In 1686, Jacques Le Moyne, with his brothers, Pierre Le Moyne d'Iberville and Paul Le Moyne de Maricourt, and the Chevalier de Troyes set out for the Hudson Bay to drive out the English, reclaiming it for France. The trip took 85 days up the Ottawa River, Lake Timiskaming, and Abitibi River. They and fourteen other men were successful in attacking a series of forts in the area, in effect, winning back the territory.

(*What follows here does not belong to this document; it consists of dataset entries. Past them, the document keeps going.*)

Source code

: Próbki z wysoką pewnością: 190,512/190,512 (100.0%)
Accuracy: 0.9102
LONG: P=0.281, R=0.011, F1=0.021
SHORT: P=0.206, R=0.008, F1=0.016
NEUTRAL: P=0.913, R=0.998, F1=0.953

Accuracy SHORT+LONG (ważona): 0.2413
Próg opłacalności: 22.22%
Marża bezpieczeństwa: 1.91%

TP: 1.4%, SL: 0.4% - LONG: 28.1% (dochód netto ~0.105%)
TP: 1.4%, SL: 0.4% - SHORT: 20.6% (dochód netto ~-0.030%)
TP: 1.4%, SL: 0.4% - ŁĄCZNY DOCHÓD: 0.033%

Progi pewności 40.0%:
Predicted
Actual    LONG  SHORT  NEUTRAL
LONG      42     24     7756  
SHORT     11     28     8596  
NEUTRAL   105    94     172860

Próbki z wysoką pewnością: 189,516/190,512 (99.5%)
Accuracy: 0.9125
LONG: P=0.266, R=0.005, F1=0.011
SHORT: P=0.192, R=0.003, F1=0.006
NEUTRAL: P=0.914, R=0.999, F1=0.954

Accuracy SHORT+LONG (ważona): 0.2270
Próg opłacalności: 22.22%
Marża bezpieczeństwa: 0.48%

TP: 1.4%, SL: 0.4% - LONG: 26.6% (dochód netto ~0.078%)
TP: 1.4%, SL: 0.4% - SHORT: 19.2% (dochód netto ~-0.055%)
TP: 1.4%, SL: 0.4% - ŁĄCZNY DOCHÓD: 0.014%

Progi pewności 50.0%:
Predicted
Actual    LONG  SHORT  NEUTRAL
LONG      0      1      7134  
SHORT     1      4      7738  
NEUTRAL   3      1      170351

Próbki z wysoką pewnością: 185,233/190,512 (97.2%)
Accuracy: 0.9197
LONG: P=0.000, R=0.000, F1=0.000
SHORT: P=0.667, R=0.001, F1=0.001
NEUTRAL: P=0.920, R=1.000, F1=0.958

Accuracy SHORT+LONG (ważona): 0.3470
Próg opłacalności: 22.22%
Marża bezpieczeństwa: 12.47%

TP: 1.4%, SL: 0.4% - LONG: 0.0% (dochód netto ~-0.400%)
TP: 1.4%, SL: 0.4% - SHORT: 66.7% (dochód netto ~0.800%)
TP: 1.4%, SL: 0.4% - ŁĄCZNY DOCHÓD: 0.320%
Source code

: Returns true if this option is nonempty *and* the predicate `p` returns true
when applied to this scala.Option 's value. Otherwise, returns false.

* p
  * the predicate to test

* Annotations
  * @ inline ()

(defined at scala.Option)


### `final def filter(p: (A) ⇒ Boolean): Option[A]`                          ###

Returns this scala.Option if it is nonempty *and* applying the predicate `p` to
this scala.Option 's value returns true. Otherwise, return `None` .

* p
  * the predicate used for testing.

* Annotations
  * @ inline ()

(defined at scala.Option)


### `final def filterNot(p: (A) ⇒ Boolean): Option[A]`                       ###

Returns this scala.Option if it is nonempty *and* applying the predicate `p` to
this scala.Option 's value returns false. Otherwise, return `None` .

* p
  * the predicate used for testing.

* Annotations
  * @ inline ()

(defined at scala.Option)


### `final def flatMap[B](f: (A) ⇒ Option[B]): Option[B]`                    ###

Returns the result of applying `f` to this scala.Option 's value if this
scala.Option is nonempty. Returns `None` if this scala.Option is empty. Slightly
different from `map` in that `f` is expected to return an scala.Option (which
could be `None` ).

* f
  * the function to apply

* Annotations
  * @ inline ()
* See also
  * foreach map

In 1687, he headed 300 Indians against the Senecas. The Governor of New France, the Marquis de Denonville made him lieutenant. In 1689 the Compagnie du Nord asked Jacques Le Moyne to try out a new route to Hudson Bay. He left with 38 men, as well as British ships, seized in Hudson Bay, and completed the trip in 28 days.

In 1690, Governor Louis de Buade de Frontenac counterattacked the English colonies with the raids made by the Iroquois incited by the English. Of the three expeditionary corps he raised, the Montreal detachment was led by Jacques Le Moyne and Nicolas d’Ailleboust de Manthet. The detachment was composed of 96 Canadians and 114 Frenchmen. In October of that same year, Le Moyne was posted as for the attack by William Phips. With accurate firing, two of Phips's ship retreated and tried to take refuge. The flagship was struck and leaking with many of its crew dead or wounded.
Major Jown Walley was prevented from taking Québec City by gunners and by a detachment of men led by Jacques Le Moyne. However, Le Moyne was wounded in the leg, and the wound became worst after a few days. Sainte-Hélène was taken to the Hôtel-Dieu de Québec hospital where he died at the beginning of December 1690.

Jacques Le Moyne de Sainte-Hélène married Jeanne Dufresnoy Carion in Montreal. They had three children, one of whom, Jacques, made a career in Louisiana.